• **What the task asks**:
Retype the listing below exactly as it appears, leaving out the pictures.

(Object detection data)
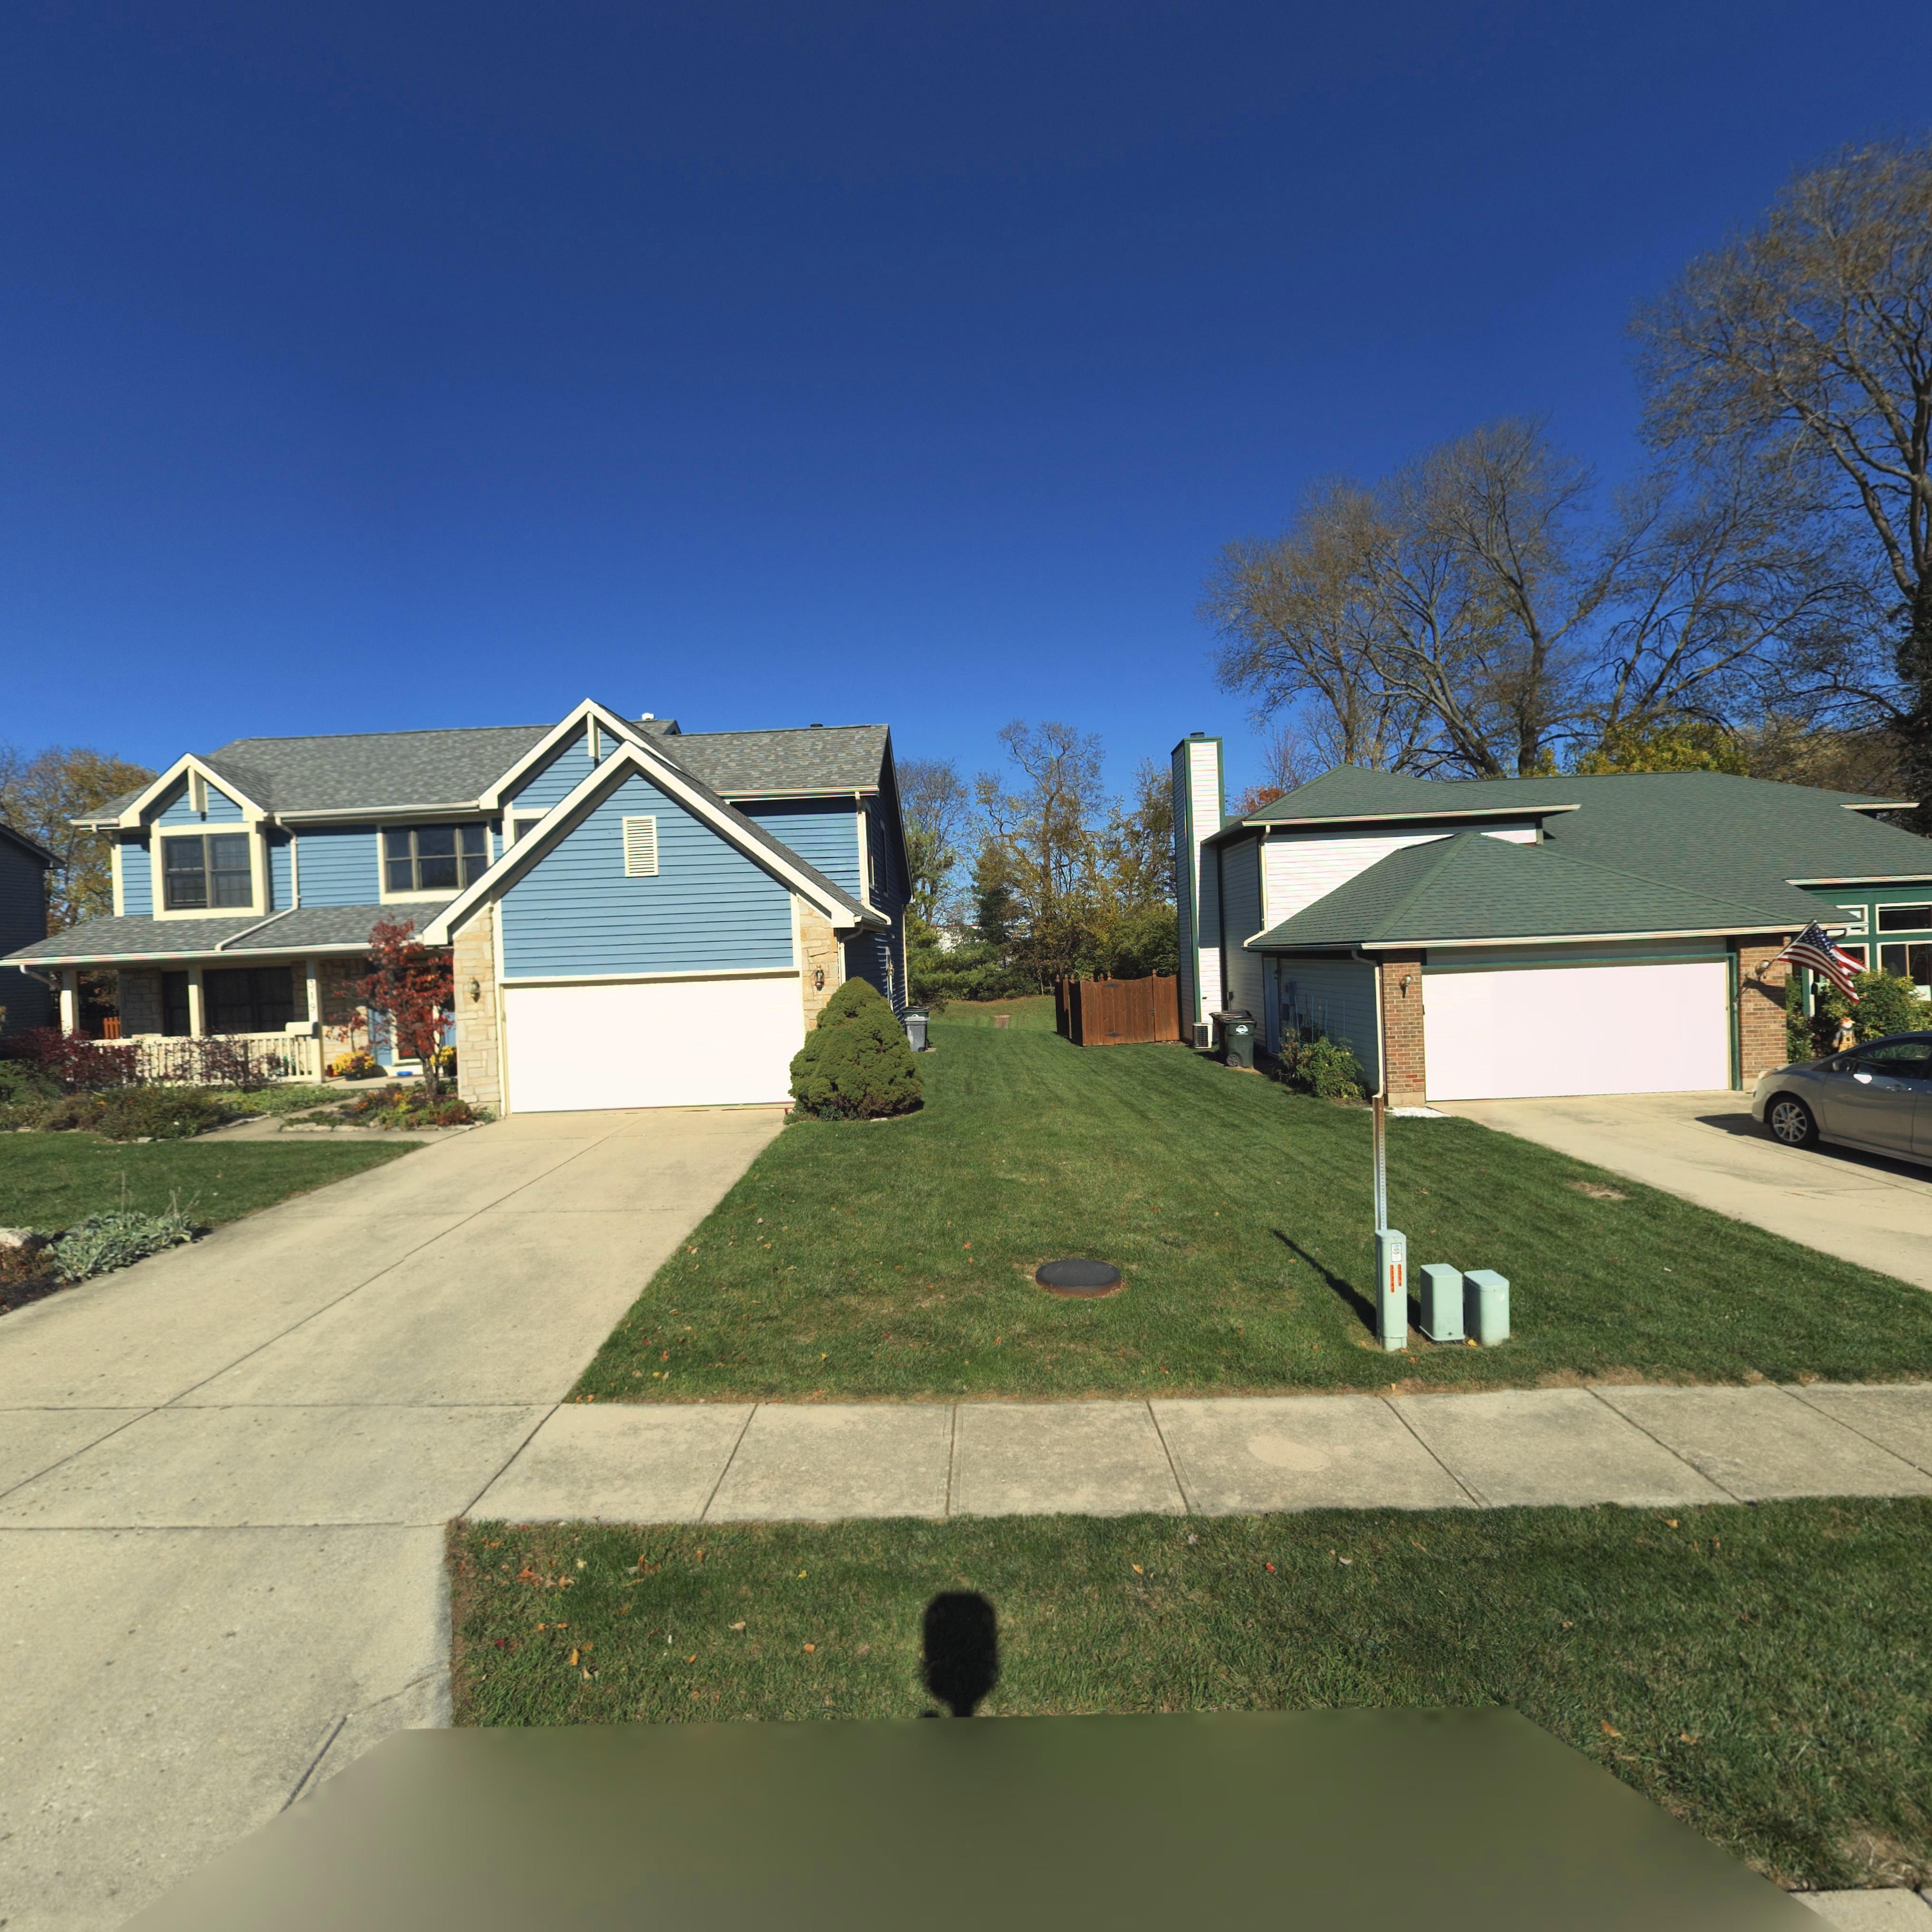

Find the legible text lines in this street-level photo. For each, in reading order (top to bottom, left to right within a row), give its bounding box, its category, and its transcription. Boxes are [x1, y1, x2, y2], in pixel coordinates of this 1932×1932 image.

[307, 978, 317, 1013] StreetNumber: 319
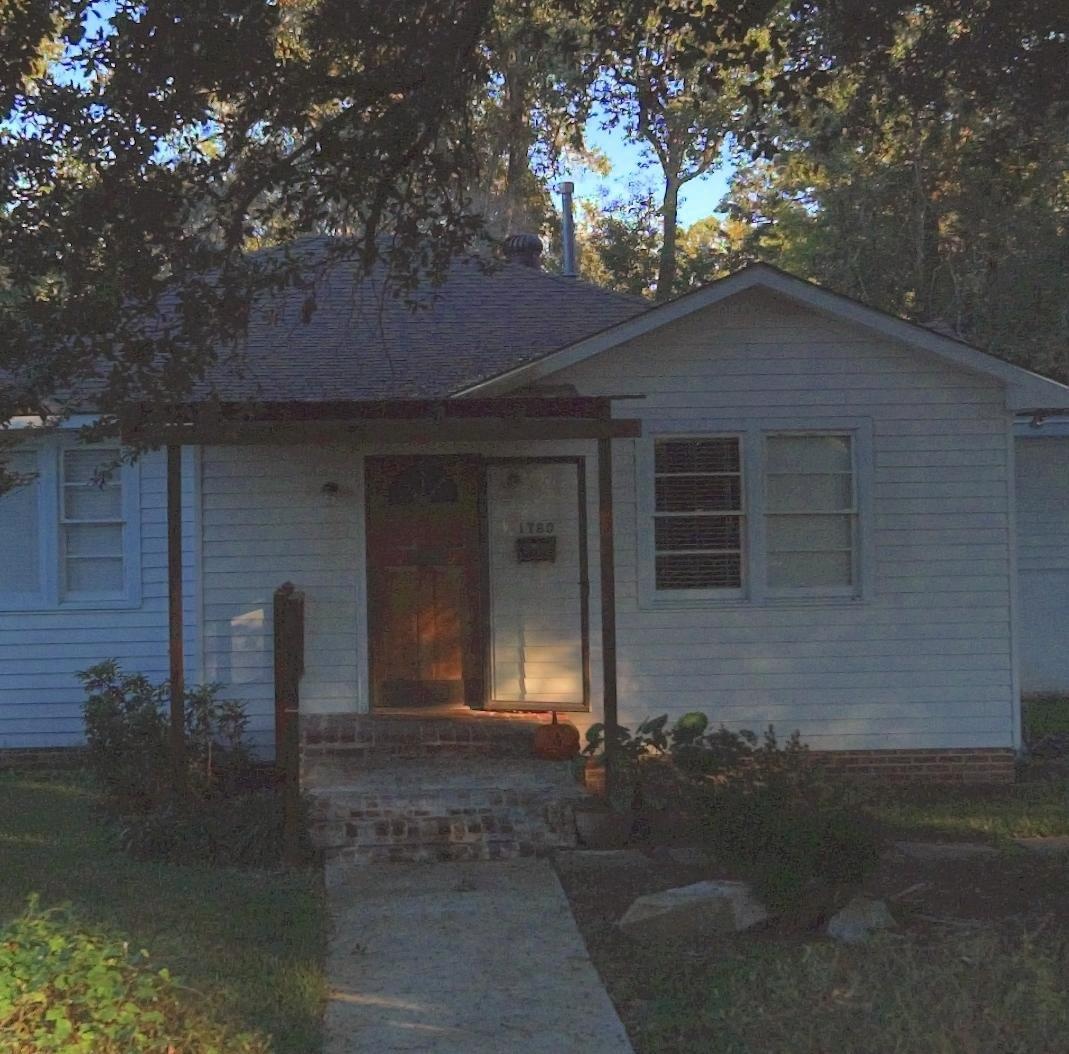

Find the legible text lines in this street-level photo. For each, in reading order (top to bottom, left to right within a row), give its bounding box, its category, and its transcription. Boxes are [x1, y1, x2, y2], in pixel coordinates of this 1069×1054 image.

[517, 519, 556, 535] StreetNumber: 17*0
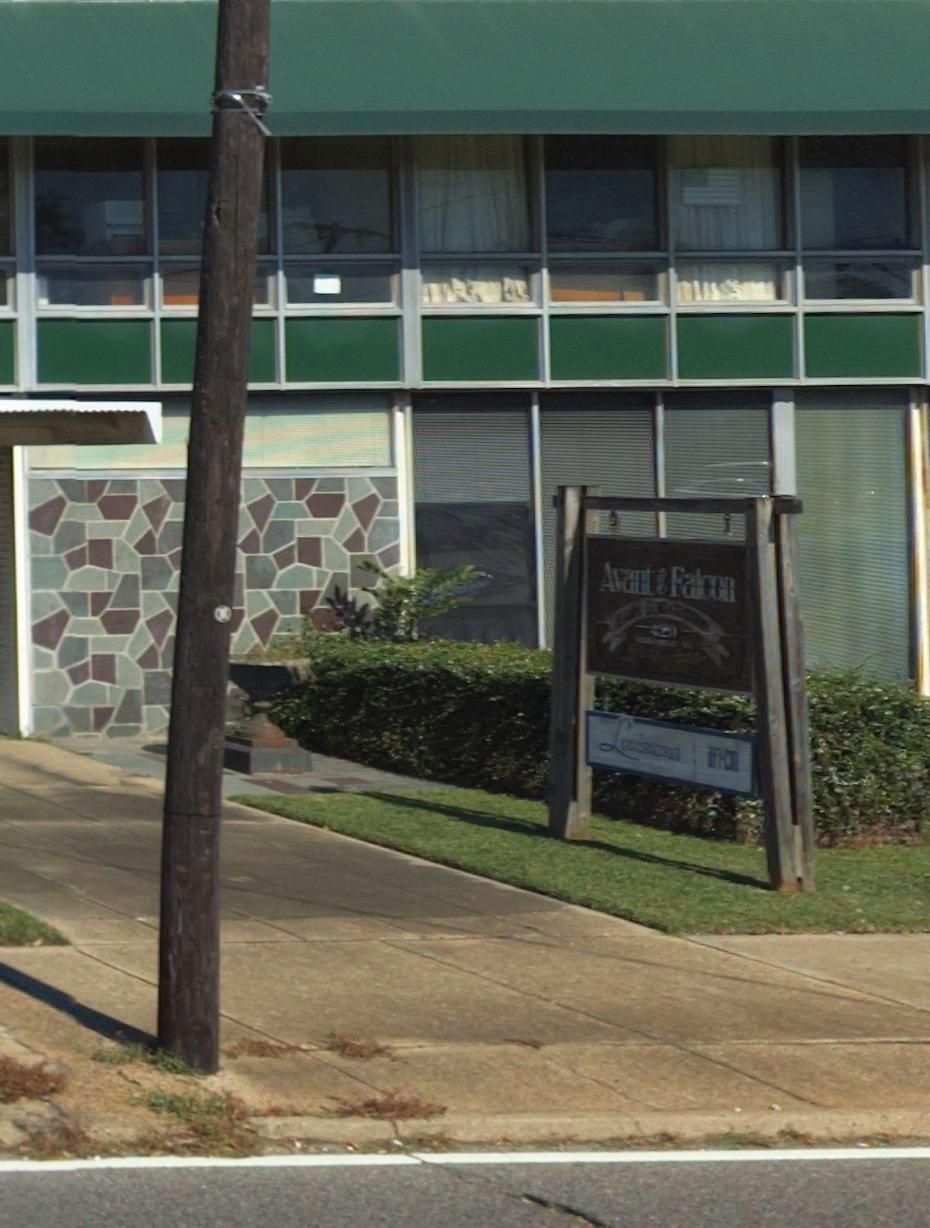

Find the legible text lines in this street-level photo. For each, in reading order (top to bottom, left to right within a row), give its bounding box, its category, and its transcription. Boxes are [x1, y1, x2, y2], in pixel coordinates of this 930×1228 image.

[595, 557, 739, 606] BusinessName: Avant & Falcon
[594, 711, 636, 761] None: L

• **The solution**:
Find the legible text lines in this street-level photo. For each, in reading order (top to bottom, left to right within a row), give its bounding box, its category, and its transcription. Boxes are [x1, y1, x2, y2], in pixel coordinates of this 1932×1932 image.

[307, 978, 317, 1013] StreetNumber: 319

Find the legible text lines in this street-level photo. For each, in reading order (top to bottom, left to right within a row), give its bounding box, its category, and its transcription. Boxes are [x1, y1, x2, y2], in pixel coordinates of this 1069×1054 image.

[517, 519, 556, 535] StreetNumber: 17*0

Find the legible text lines in this street-level photo. For each, in reading order (top to bottom, left to right within a row), give its bounding box, its category, and its transcription. Boxes are [x1, y1, x2, y2], in pixel coordinates of this 930×1228 image.

[595, 557, 739, 606] BusinessName: Avant & Falcon
[594, 711, 636, 761] None: L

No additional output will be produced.